The insignificance of these performances is
explained in this excerpt from the report "Pride and Dissent in the Israeli Military,"
by Brigadier-General Gershon
HaCohen, Jerusalem Issue Brief,
Institute for Contemporary
Affairs in Jerusalem, 29 April 29, 2004.
In my own experience
as commander of the IDF’s 'Gaash' Formation, which includes combat units
such as the Golani Brigade, I have never met with even one incidence of refusal
to obey orders or lack of motivation. The main problem is sometimes exactly
the opposite – my troops suffer from over-motivation. [.
. . . ]
In my experience, the
only problematic soldiers are those with socioeconomic problems, not ideological
ones. We help those soldiers who cannot afford to serve in a combat unit
because of economic difficulties to do so.

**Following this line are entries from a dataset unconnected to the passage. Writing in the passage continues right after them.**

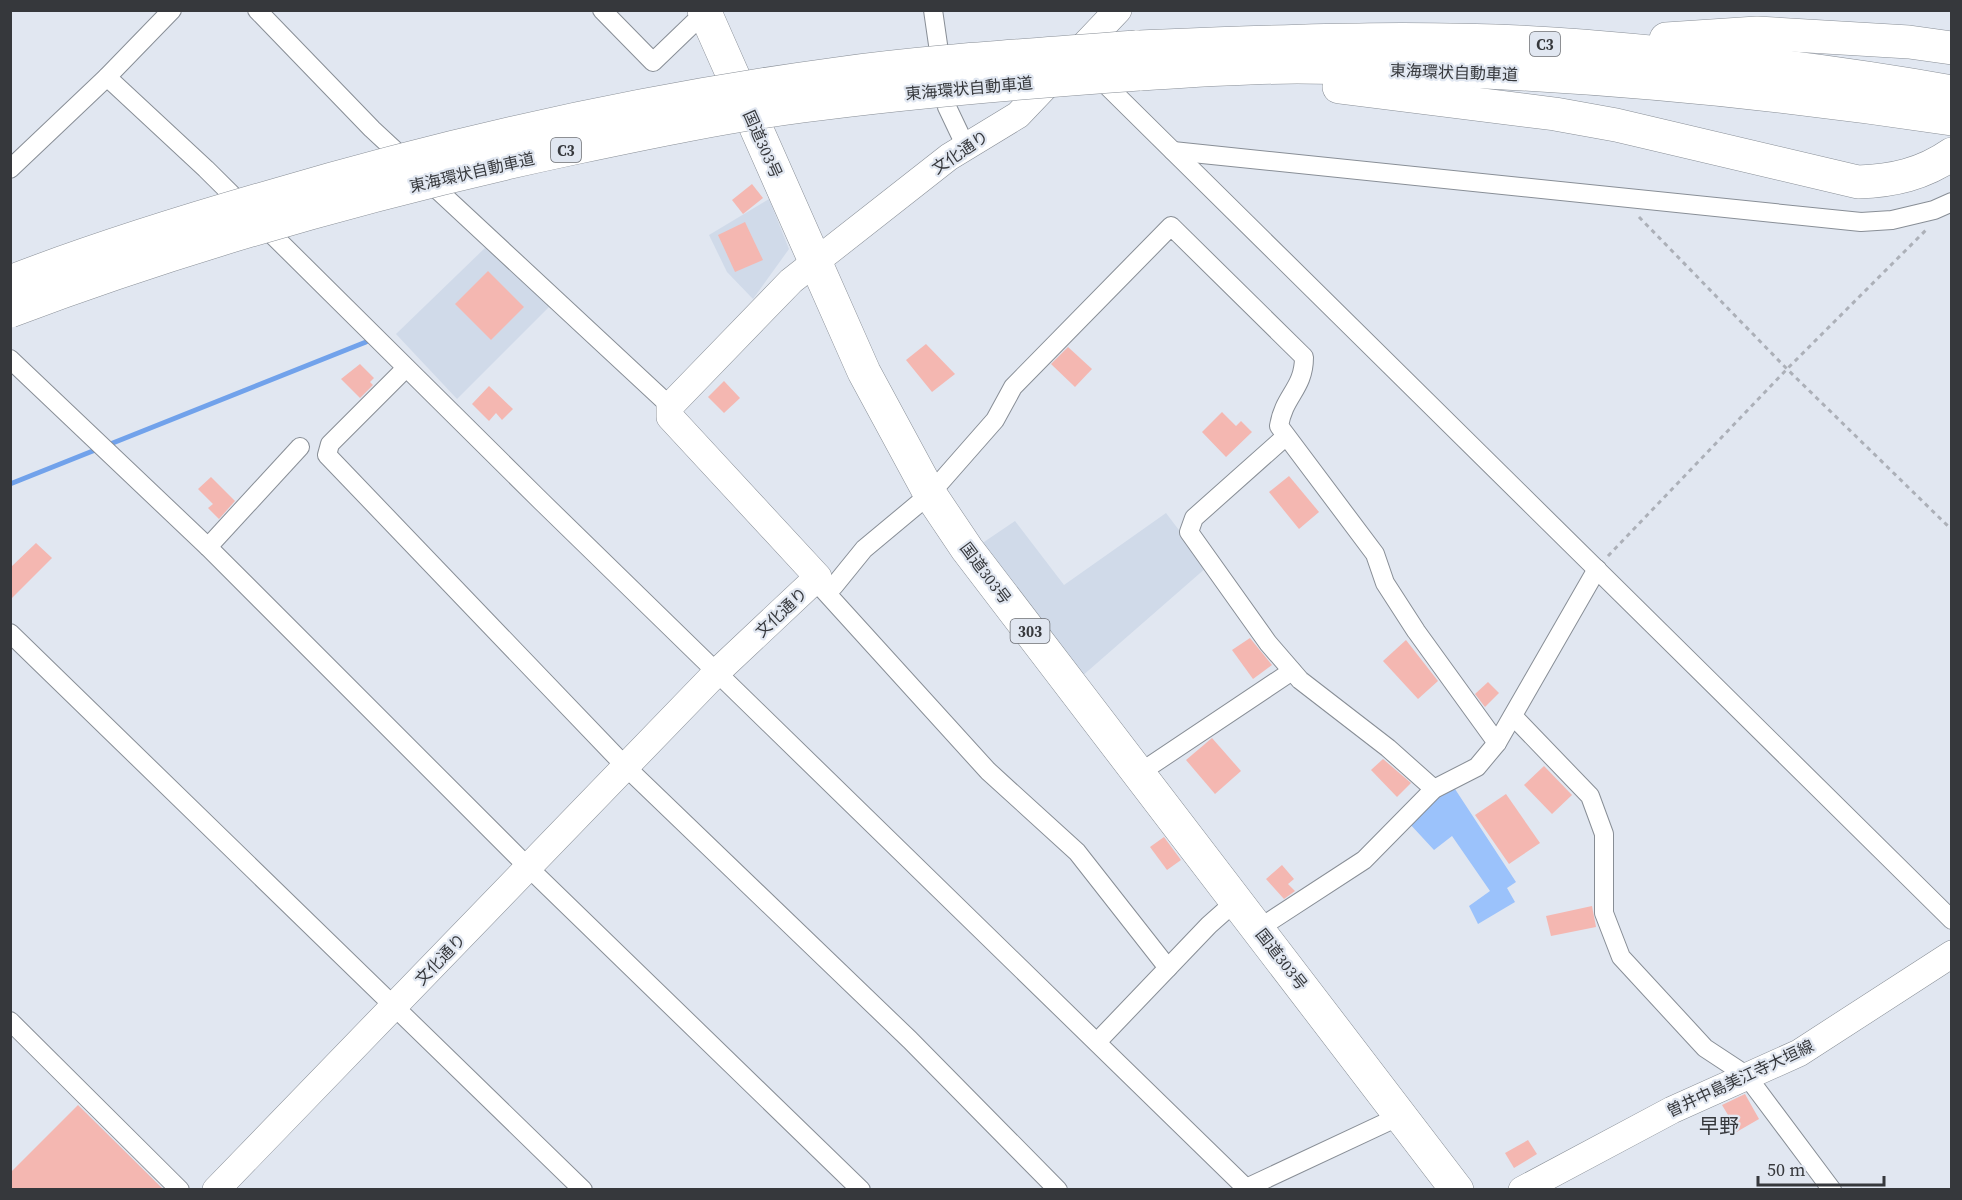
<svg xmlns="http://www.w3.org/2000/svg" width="1962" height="1200" font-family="'Source Serif 4','Noto Sans JP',serif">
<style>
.built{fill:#d0dae9}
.green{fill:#9bc2fb}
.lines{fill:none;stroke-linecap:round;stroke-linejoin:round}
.stream{stroke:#71a2eb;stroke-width:5}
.building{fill:#f4b7b1}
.street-casing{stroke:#888e96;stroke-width:20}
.secondary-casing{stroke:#888e96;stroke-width:28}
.highway-casing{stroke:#888e96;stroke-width:34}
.path{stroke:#acb0b8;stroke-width:3;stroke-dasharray:4.5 4.5;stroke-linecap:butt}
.street{stroke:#fff;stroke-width:18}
.secondary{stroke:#fff;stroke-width:27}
.highway{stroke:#fff;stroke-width:33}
.highway-bridge-casing{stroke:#888e96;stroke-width:34;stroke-linecap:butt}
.highway-bridge{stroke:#fff;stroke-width:33}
.labels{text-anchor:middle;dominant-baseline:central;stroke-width:4.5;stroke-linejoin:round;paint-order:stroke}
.shield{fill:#e1e7f1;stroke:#696c72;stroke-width:1.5}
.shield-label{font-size:15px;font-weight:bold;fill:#36383c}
.street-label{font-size:16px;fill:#36383c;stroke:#e1e7f1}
.quarter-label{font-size:20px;fill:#36383c;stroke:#e1e7f1}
</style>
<rect width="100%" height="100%" fill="#e1e7f1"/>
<g class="built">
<path d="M 769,199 L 789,249 L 753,299 L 727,272 L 709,235 Z"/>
<path d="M 488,245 L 552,304 L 457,399 L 396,334 Z"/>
<path d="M 1166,513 L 1207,567 L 1081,677 L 981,544 L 1015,521 L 1064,585 Z"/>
</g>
<path class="green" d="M 1455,789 L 1516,882 L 1507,888 L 1515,902 L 1478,924 L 1469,906 L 1490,891 L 1452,836 L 1434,850 L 1409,823 L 1434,800 Z"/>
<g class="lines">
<path class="stream" d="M 10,484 L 366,342"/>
</g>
<g class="building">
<path d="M 752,184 L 763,198 L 743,214 L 732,200 Z"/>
<path d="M 745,222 L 763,260 L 735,272 L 718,235 Z"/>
<path d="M 488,271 L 524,307 L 491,340 L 455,304 Z"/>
<path d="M 926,344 L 955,374 L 932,392 L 906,360 Z"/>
<path d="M 1068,347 L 1092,369 L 1075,387 L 1051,364 Z"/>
<path d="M 360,364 L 374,378 L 370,382 L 373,385 L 360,398 L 341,379 Z"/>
<path d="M 724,381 L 740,398 L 724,413 L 708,397 Z"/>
<path d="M 489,386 L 513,409 L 502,420 L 496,413 L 489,421 L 472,404 Z"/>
<path d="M 1222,412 L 1236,426 L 1241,421 L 1252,432 L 1226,457 L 1202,432 Z"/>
<path d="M 1289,476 L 1319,512 L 1299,529 L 1269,492 Z"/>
<path d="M 211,477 L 235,501 L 219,519 L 208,508 L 213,504 L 198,489 Z"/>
<path d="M 36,543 L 52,558 L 10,600 L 10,568 Z"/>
<path d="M 1250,638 L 1272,665 L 1253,679 L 1232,650 Z"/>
<path d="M 1406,640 L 1438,681 L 1418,699 L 1383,661 Z"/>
<path d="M 1488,682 L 1499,693 L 1485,707 L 1475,694 Z"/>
<path d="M 1212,738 L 1241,771 L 1215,794 L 1186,760 Z"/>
<path d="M 1383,759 L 1411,783 L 1397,797 L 1371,770 Z"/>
<path d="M 1544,766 L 1572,795 L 1552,814 L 1524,785 Z"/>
<path d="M 1506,794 L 1540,843 L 1509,864 L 1475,815 Z"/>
<path d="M 1164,837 L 1181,860 L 1167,870 L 1150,847 Z"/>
<path d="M 1282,865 L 1294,879 L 1288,884 L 1295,891 L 1284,899 L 1266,879 Z"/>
<path d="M 1592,906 L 1596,927 L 1551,936 L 1546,916 Z"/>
<path d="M 1745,1094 L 1759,1119 L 1733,1134 L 1724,1118 L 1728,1115 L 1722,1105 Z"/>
<path d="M 78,1105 L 164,1190 L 10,1190 L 10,1173 Z"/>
<path d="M 1528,1140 L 1537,1154 L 1514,1168 L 1505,1153 Z"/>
</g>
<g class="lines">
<g class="street-casing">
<g id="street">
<path d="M 257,10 L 372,129 L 670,406"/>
<path d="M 602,10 L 653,62 L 705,12"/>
<path d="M 933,10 L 947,107 L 966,147"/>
<path d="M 1097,76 L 1952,920"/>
<path d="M 107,77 L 206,169 L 542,502 L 1248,1190"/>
<path d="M 1173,151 L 1861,222 L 1892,220 L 1934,210 L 1952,202"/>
<path d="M 10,169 L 107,77 L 172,10"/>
<path d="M 10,359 L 208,547 L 529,868 L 861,1190"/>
<path d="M 406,368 L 330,444 L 327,455 L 626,767 L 910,1040 L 1058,1190"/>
<path d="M 1285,437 L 1194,518 L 1189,532 L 1268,643 L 1300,680 L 1388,748 L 1434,789"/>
<path d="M 208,547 L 300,447"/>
<path d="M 10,633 L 583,1190"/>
<path d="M 1513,716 L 1590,796 L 1604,834 L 1604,913 L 1621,957 L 1705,1048 L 1746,1075 L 1832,1190"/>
<path d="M 1138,774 L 1292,671"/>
<path d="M 1258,929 L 1364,860 L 1434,789 L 1477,767 L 1497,743 L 1597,569"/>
<path d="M 1168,968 L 1077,852 L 988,771 L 820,586 L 834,586 L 864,549 L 930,494 L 995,420 L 1013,387 L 1171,226 L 1304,357 C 1304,389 1284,395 1279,426 L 1375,554 L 1385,583 L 1416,631 L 1497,743"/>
<path d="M 10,1021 L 180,1190"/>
<path d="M 1098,1041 L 1209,925 L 1236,901"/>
<path d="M 1242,1190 L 1400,1116"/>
</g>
</g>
<g class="secondary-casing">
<g id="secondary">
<path d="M 216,1190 L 718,671 L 818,577 L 670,417 L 670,406 L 791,281 L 949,157 L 1018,115 L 1118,10"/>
<path d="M 1522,1190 L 1672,1110 L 1799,1053 L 1952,954"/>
</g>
</g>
<g class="highway-casing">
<g id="highway">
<path d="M 704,10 L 864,372 L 930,494 L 967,549 L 1074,689 L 1457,1190"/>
<path d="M 1666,39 L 1757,33 L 1909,42 L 1952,48"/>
<path d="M 1136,47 C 1284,41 1434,34 1582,46 C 1705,56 1829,70 1952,92"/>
<path d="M 1139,74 C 1191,71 1244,67 1297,67 C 1516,68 1735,86 1952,119"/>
<path d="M 1339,87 L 1555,114 L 1616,125 L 1858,182 C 1893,181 1923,174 1952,154"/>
</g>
</g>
<g class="path">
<path d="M 1639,217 L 1787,369 L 1952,530"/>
<path d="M 1608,556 L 1787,369 L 1926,230"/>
</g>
<use href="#street" class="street"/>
<use href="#secondary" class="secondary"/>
<use href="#highway" class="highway"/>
<g class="highway-bridge-casing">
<g id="highway-bridge">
<path d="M 10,282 C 95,249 182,222 269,197 C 455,142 644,100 836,74 C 935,60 1036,55 1136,47"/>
<path d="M 10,311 C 193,242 383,189 574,148 C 650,132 726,116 803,106 C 914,91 1026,82 1139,74"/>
</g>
</g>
<use href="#highway-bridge" class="highway-bridge"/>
</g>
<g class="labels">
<g class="shield">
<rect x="1530" y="32" width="30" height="24" rx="4.5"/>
<rect x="551" y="138" width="30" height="24" rx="4.5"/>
<rect x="1010.5" y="619" width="39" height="24" rx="4.5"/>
</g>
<g class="shield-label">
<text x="1545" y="44">C3</text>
<text x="566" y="150">C3</text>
<text x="1030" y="631">303</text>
</g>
<g class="street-label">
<text transform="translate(1454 72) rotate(2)">東海環状自動車道</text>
<text transform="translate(969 88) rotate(-5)">東海環状自動車道</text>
<text transform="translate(763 144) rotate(66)">国道303号</text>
<text transform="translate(960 152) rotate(-34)">文化通り</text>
<text transform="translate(472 172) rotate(-13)">東海環状自動車道</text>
<text transform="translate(986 573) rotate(53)">国道303号</text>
<text transform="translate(781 612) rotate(-43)">文化通り</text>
<text transform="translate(440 959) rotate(-46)">文化通り</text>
<text transform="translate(1282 959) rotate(52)">国道303号</text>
<text transform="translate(1740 1078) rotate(-25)">曽井中島美江寺大垣線</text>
</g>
<g class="quarter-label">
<text x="1719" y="1126">早野</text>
</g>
</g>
<rect width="1962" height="1200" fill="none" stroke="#36383c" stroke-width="24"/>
<path d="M1758 1176v9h126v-9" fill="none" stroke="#36383c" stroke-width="3"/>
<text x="1767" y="1176" font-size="18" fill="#36383c" stroke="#e1e7f1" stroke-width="4.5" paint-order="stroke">50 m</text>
</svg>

Out of hundreds of thousands
of reserve soldiers, less than 500 were declared to have refused service.
Only twelve pilots declared they would disobey orders and only one of those
has taken part in combat operations in the last ten years. The percentage
of those who ideologically refuse to obey orders is so low that many commanders
have no such soldiers in their units. [. . . .]
*
* * * * * *
Four young soldiers, the kind that European
cartoonists draw as slavering monsters, were manning a security checkpoint
at the edge of the Gaza Strip when an Arab woman sought passage through.
In respect for her modesty, they sent for a woman soldier to perform the
mandatory search for weapons or explosives.
When the woman complained of a physical disability,
they allowed her to enter the post where she could wait sitting down. There,
she detonated her bomb belt, and killed all four of them along with herself.
She was sent on this mission to expiate adultery, as agreed by her husband
and her paramour.
On another day in Gaza, a young soldiers was
shot dead by a sniper while he was helping an old Arab woman to carry her
groceries. A second soldier who ran to his aid was also killed.